I next utilized the word2vec package in r to detect words in the reviews that were conceptually related to the target words ‘fake’ and ‘error.’ Specifically, I used a continuous-bag-of-words (CBOW) to compute the cosine similarity of all negative words with each of the target words. I chose this algorithm as it is faster than the alternative approach, skip-grams, which are also better for infrequent words. I trained a word2vec model on the cleaned review text with 15 dimensions over 20 iterations. Following training this model, I used it to predict the top 50 words that were most conceptually similar (i.e., frequently co-occur, had the highest cosine similarity) with the target words in the semantic space. The similarity scores were overall very high to both ‘fake’ (Cosine similarity range .882 to .950) and ‘error’ (Cosine similarity range .846 to .978). Finally, I computed the frequencies of all words conceptually similar to ‘fake’ (i.e., Spam words) and ‘error’ (i.e., Bug words).
Usage of Spam and Bug Words Over Time.
In order to assess whether the usage of Spam and Bug words were changing over time I ran two standardized linear regression predicting the proportion of these categories as a function of time on a daily interval. There was no missing data in the original data file. For each model, I visually assessed the linearity of the data (residuals vs. fitted plot), homogeneity of variance (scale-location plot), normality of residuals (Q-Q plot), and influential cases (residuals vs. leverage plot). As may be intuited from the data, the trends of both ‘fake’ and ‘error’ were not linear over time nor did they conform to the assumption of normality ( Fig. S5 and Fig. S6). Additionally, there appeared to be heterogeneity of variance in bug words over time. Again, this visually tracks the trend in bugs over time as the app became much more stable in the later years. To address the violations of normality and homoscedasticity, I re-ran the model with robust standard errors (See code file). The conclusions do not change, nor do the coefficients change meaningfully. Therefore, this analysis was robust to violating the assumptions of normality and homoscedasticity.
Bugs and Spam Predicting Ratings.
In order to assess whether the usage of Spam and Bug words predicted ratings during the two declines I ran two standardized multilevel models. Specifically, I predicted ratings from the proportion of both Spam and Bug words while including a random intercept of time on a daily interval. There was no missing data in the original data file. In each model I computed Variance Inflation Factors (VIFs) to ensure that there were not issues of multicollinearity. All VIFs were less than 1.9, suggesting that multicollinearity was not a problem in these models. Secondly, I assessed for normality using q-q plots. In each model I found violations of this assumption. Third, I assessed for linearity using the residuals vs. fitted plot finding no violations of this assumption. To address the violations of normality and homoscedasticity, I re-ran the model with robust standard errors (See code file). The conclusions do not change, nor do the coefficients change meaningfully. Therefore, this analysis was robust to violating the assumptions of normality and homoscedasticity.
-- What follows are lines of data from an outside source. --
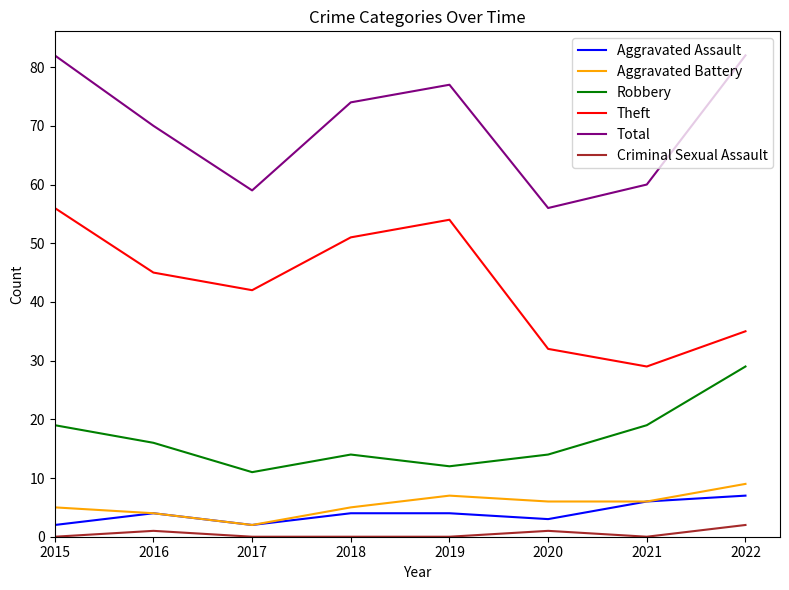

Count the Aggravated Battery values in the range 5 to 7.

5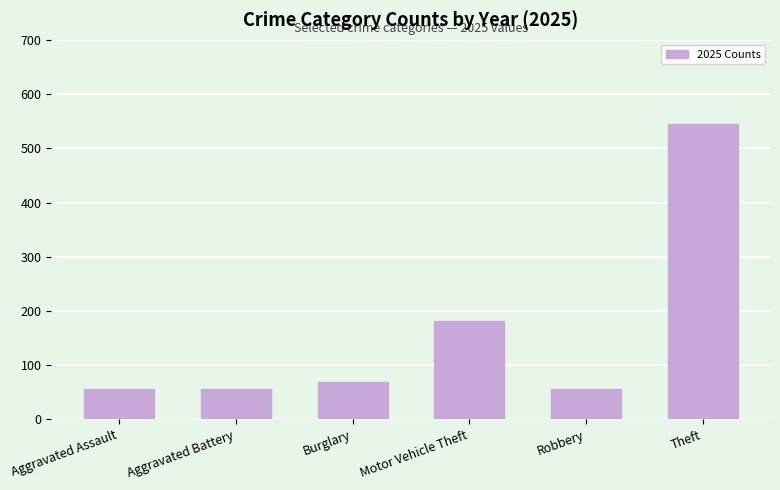

The chart shows a value of 79 at Robbery. True or false?

False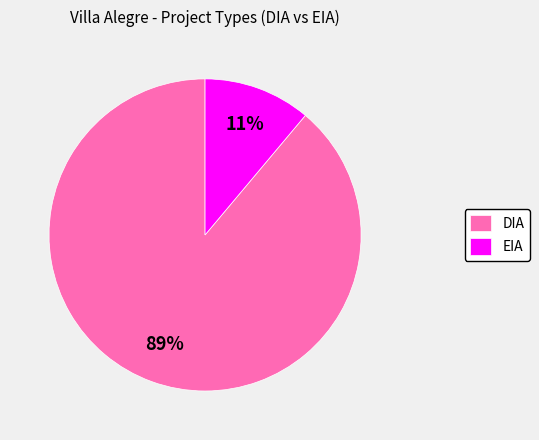

Do EIA and DIA together represent more than half of the pie?

Yes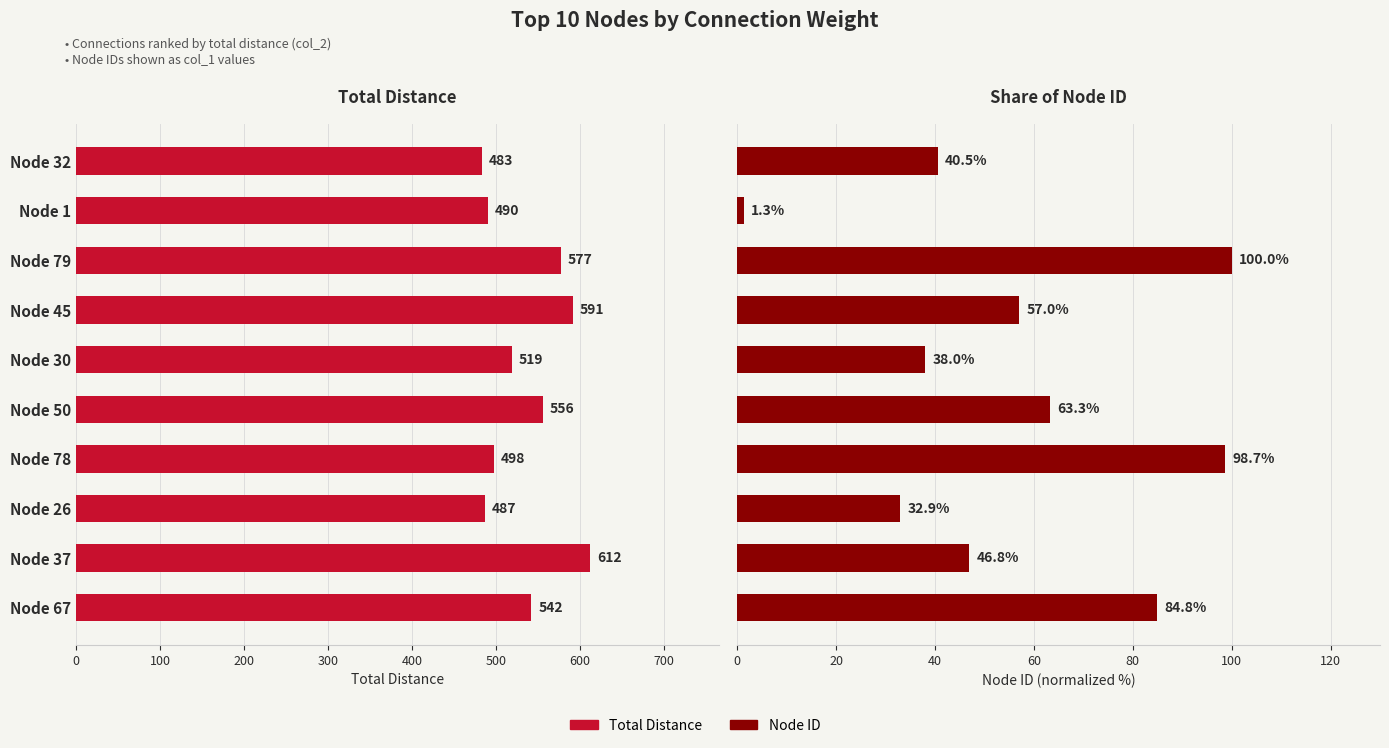

The Node ID series shows 59.6 at Node 30. True or false?

False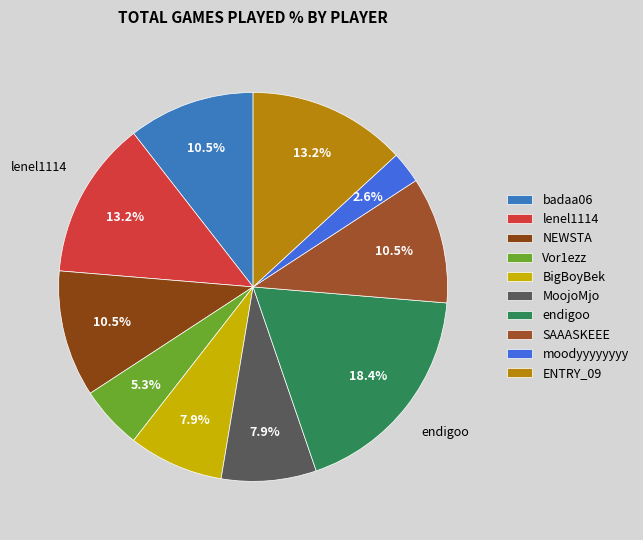

How many segments does this pie chart have?

10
Finally, I ran two more models during the other phases of ratings change: the recovery phase and final phase. As expected, neither bugs nor spam were particularly important for predicting ratings during these time periods. While all coefficients were statistically significant, no standardized effect sizes were larger than .03. In the recovery phase neither complaints of Bugs (ß = -.023, p < .001, 95% CI [-.035, -.011]) nor Spam (ß = .032, p < .001, 95% CI [.021, .044]) meaningfully predicted ratings over time. Similarly, in the final phase, neither Bugs (ß = .024, p < .001, 95% CI [.011, .037]) nor Spam (ß = .016, p < .001, 95% CI [.004, .029]) meaningfully predicted ratings over time. This final analysis lends more support to the conclusion that these experiences were driving the ratings declines.